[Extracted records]

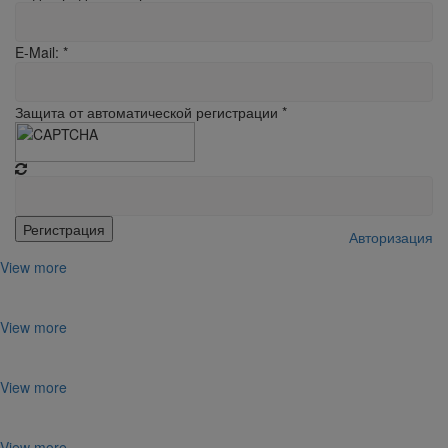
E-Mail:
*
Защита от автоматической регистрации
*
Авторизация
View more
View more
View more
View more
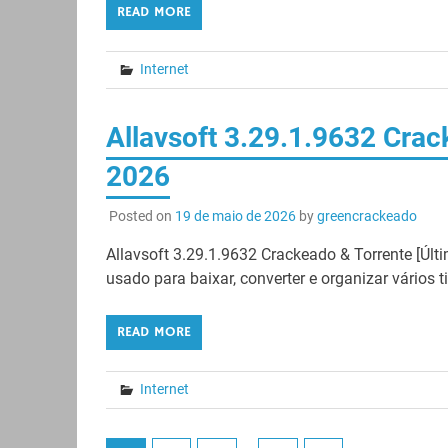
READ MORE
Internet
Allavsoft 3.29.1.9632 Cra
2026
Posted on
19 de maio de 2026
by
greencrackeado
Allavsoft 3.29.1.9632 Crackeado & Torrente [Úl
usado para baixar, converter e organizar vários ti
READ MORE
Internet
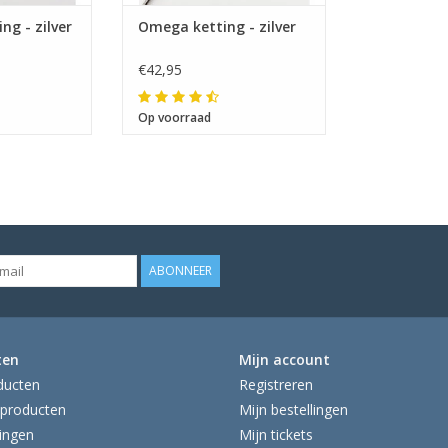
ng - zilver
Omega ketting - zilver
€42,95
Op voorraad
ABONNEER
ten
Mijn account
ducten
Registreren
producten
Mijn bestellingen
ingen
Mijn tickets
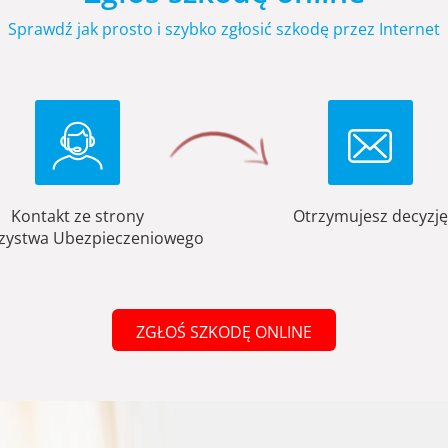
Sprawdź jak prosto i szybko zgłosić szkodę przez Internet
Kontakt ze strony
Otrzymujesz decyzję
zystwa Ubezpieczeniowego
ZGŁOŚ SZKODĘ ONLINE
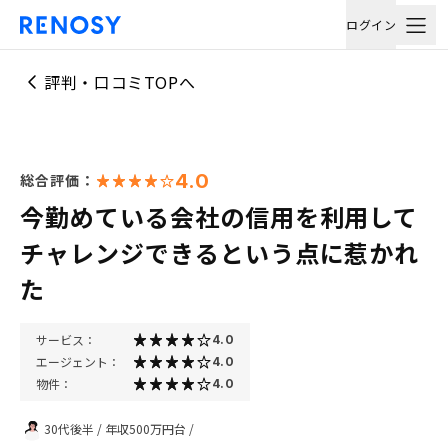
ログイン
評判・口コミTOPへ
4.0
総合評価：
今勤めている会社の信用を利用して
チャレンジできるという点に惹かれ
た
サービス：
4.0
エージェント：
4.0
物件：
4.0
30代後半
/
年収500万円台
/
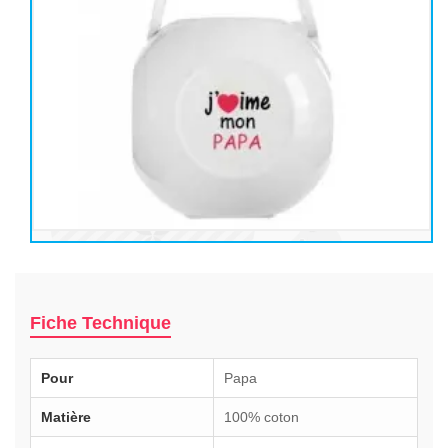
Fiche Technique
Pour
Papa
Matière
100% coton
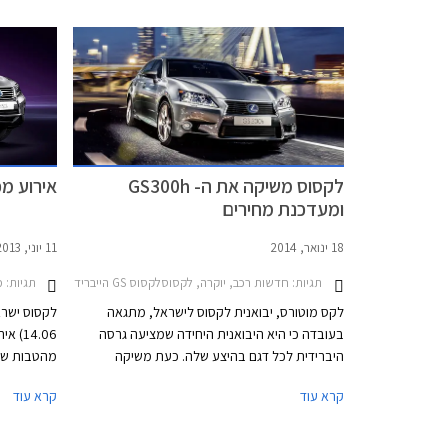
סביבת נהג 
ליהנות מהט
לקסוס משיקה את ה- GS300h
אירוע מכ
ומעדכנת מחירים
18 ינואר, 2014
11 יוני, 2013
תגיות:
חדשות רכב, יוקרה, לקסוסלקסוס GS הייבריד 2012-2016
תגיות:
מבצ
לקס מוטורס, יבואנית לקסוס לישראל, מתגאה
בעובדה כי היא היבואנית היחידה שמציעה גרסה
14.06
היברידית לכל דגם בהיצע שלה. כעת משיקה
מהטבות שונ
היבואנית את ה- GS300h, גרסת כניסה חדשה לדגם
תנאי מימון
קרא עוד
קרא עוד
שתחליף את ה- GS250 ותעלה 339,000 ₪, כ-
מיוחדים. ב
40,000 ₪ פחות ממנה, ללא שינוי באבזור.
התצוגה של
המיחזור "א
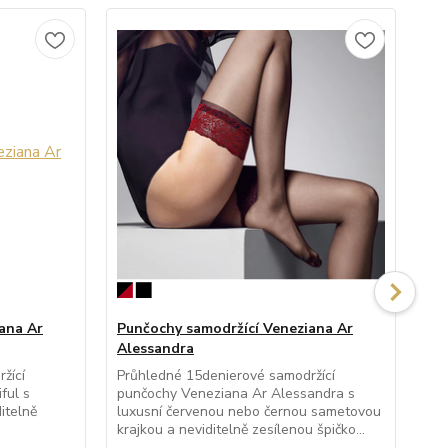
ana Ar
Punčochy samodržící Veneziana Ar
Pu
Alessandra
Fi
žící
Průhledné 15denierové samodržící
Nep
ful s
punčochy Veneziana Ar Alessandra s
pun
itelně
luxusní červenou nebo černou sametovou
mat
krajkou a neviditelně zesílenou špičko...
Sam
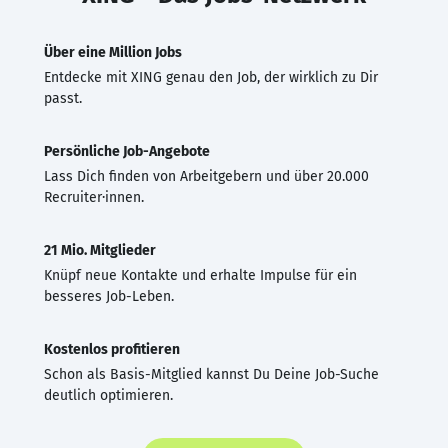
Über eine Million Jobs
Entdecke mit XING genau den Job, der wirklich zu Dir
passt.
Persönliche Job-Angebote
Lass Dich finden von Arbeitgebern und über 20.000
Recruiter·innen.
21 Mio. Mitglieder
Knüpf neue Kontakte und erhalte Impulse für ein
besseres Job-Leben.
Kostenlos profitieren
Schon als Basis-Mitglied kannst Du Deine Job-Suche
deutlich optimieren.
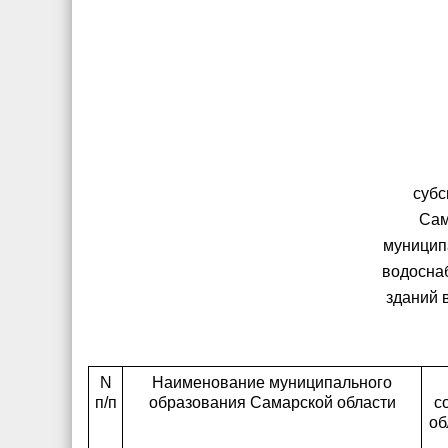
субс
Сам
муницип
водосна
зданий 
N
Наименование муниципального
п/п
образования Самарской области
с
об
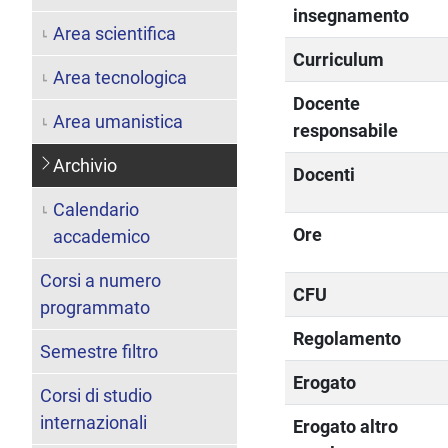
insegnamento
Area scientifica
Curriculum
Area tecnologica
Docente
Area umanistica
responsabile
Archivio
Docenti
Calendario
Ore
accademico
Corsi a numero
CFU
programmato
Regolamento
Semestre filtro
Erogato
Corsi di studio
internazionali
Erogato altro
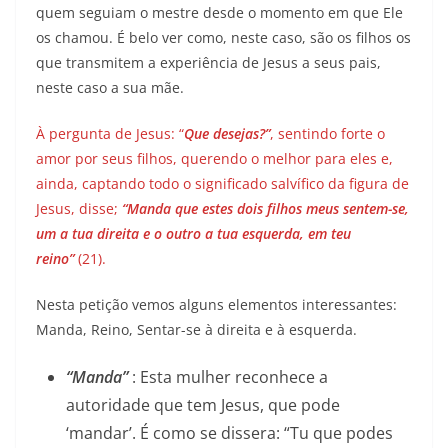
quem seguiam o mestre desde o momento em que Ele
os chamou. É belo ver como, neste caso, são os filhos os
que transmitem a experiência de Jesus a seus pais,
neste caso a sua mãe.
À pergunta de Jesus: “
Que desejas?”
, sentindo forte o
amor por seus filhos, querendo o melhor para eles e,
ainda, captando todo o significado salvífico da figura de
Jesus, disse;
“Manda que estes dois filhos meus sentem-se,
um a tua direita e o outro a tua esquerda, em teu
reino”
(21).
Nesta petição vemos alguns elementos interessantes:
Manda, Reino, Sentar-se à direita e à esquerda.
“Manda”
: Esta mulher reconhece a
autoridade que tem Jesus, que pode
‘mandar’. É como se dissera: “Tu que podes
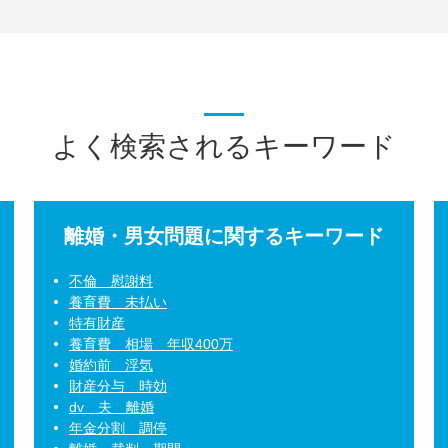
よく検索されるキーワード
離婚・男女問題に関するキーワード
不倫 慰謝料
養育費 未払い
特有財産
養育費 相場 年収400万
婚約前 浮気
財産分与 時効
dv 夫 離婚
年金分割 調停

Work request: Can you edit the entries so that each "View more" becomes "Show more", keeping everything else the same and leaving the pictures out of your answer?

Task result:
E-Mail:
*
Защита от автоматической регистрации
*
Авторизация
Show more
Show more
Show more
Show more
READ MORE
Internet
Allavsoft 3.29.1.9632 Cra
2026
Posted on
19 de maio de 2026
by
greencrackeado
Allavsoft 3.29.1.9632 Crackeado & Torrente [Úl
usado para baixar, converter e organizar vários ti
READ MORE
Internet
ng - zilver
Omega ketting - zilver
€42,95
Op voorraad
ABONNEER
ten
Mijn account
ducten
Registreren
producten
Mijn bestellingen
ingen
Mijn tickets
Sprawdź jak prosto i szybko zgłosić szkodę przez Internet
Kontakt ze strony
Otrzymujesz decyzję
zystwa Ubezpieczeniowego
ZGŁOŚ SZKODĘ ONLINE
ログイン
評判・口コミTOPへ
4.0
総合評価：
今勤めている会社の信用を利用して
チャレンジできるという点に惹かれ
た
サービス：
4.0
エージェント：
4.0
物件：
4.0
30代後半
/
年収500万円台
/
Fiche Technique
Pour
Papa
Matière
100% coton
סביבת נהג 
ליהנות מהט
לקסוס משיקה את ה- GS300h
אירוע מכ
ומעדכנת מחירים
18 ינואר, 2014
11 יוני, 2013
תגיות:
חדשות רכב, יוקרה, לקסוסלקסוס GS הייבריד 2012-2016
תגיות:
מבצ
לקס מוטורס, יבואנית לקסוס לישראל, מתגאה
בעובדה כי היא היבואנית היחידה שמציעה גרסה
14.06
היברידית לכל דגם בהיצע שלה. כעת משיקה
מהטבות שונ
היבואנית את ה- GS300h, גרסת כניסה חדשה לדגם
תנאי מימון
קרא עוד
קרא עוד
שתחליף את ה- GS250 ותעלה 339,000 ₪, כ-
מיוחדים. ב
40,000 ₪ פחות ממנה, ללא שינוי באבזור.
התצוגה של
המיחזור "א
ana Ar
Punčochy samodržící Veneziana Ar
Pu
Alessandra
Fi
žící
Průhledné 15denierové samodržící
Nep
ful s
punčochy Veneziana Ar Alessandra s
pun
itelně
luxusní červenou nebo černou sametovou
mat
krajkou a neviditelně zesílenou špičko...
Sam
Über eine Million Jobs
Entdecke mit XING genau den Job, der wirklich zu Dir
passt.
Persönliche Job-Angebote
Lass Dich finden von Arbeitgebern und über 20.000
Recruiter·innen.
21 Mio. Mitglieder
Knüpf neue Kontakte und erhalte Impulse für ein
besseres Job-Leben.
Kostenlos profitieren
Schon als Basis-Mitglied kannst Du Deine Job-Suche
deutlich optimieren.
субс
Сам
муницип
водосна
зданий 
N
Наименование муниципального
п/п
образования Самарской области
с
об
insegnamento
Area scientifica
Curriculum
Area tecnologica
Docente
Area umanistica
responsabile
Archivio
Docenti
Calendario
Ore
accademico
Corsi a numero
CFU
programmato
Regolamento
Semestre filtro
Erogato
Corsi di studio
internazionali
Erogato altro
quem seguiam o mestre desde o momento em que Ele
os chamou. É belo ver como, neste caso, são os filhos os
que transmitem a experiência de Jesus a seus pais,
neste caso a sua mãe.
À pergunta de Jesus: “
Que desejas?”
, sentindo forte o
amor por seus filhos, querendo o melhor para eles e,
ainda, captando todo o significado salvífico da figura de
Jesus, disse;
“Manda que estes dois filhos meus sentem-se,
um a tua direita e o outro a tua esquerda, em teu
reino”
(21).
Nesta petição vemos alguns elementos interessantes:
Manda, Reino, Sentar-se à direita e à esquerda.
“Manda”
: Esta mulher reconhece a
autoridade que tem Jesus, que pode
‘mandar’. É como se dissera: “Tu que podes
よく検索されるキーワード
離婚・男女問題に関するキーワード
不倫 慰謝料
養育費 未払い
特有財産
養育費 相場 年収400万
婚約前 浮気
財産分与 時効
dv 夫 離婚
年金分割 調停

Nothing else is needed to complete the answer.